The JDBC User to use for your DataSource. It is not required, since basic connectors like H2 and HSQL don’t require it.

hammock.datasource.__default.password

N/A

The JDBC Password to use for your DataSource. It is not required, since basic connectors like H2 and HSQL don’t require it.

hammock.datasource.__default.datasource

N/A

The name of a previously defined DataSource to use. You should only use this property if you are not using the url/user/password combination.

Vendor Specific Modules

There are three vendor specific modules for JPA support:

  • ws.ament.hammock:jpa-hibernate (JPA 2.1)

  • ws.ament.hammock:jpa-eclipselink (JPA 2.2)

  • ws.ament.hammock:jpa-openjpa (JPA 2.0)

Each of these dependencies bring in the JPA Core module from Hammock plus the actual runtime dependencies to make these framework work.
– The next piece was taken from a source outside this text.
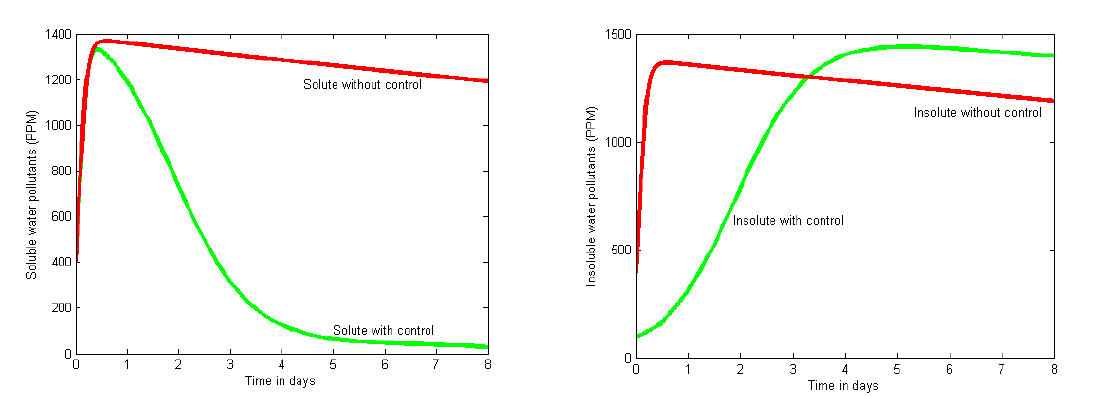
Fig. 6(a). Soluble water pollutants with and without control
There is no production code in any of these modules, so you can just as easily declare a dependency on jpa-core as well as your preferred framework.

Defining DataSources

Hammock allows you to define DataSource instances using a few methods:

  • Annotate any bean with @javax.annotation.sql.DataSourceDefinition with necessary properties to connect to your database

  • Define a producer @Produces @Database(name) ws.ament.hammock.jpa.DataSourceDefinition

  • Create additional properties that reference your datasource name, e.g. hammock.datasource.foo.url will create a DataSource named foo in your application.

If you are using the producer approach, you can inject a builder that helps create the datasource, like this:

   @Produces
   @Database("test2")
   public DataSourceDefinition createDataSource(DataSourceDefinitionBuilder builder) {
      return builder.url("jdbc:h2:mem:test_mem").build();
   }

Which will create a DataSource named test2 connected to the JDBC URL jdbc:h2:mem:test_mem.

Under the Hood

Each DataSource created is actually an instance of HikariDataSource

Managing Database Migrations

If you declare a dependency on ws.ament.hammock:util-flyway your application will have support for migrating databases. As the name implies, it’s based on FlywayDB. Defining any flyway property in any of your register ConfigSource`s will cause that property to be passed to Flyway, effectively the same properties that would go in to `flyway.conf. Hammock uses one special property, flyway.execute which controls what operations to execute.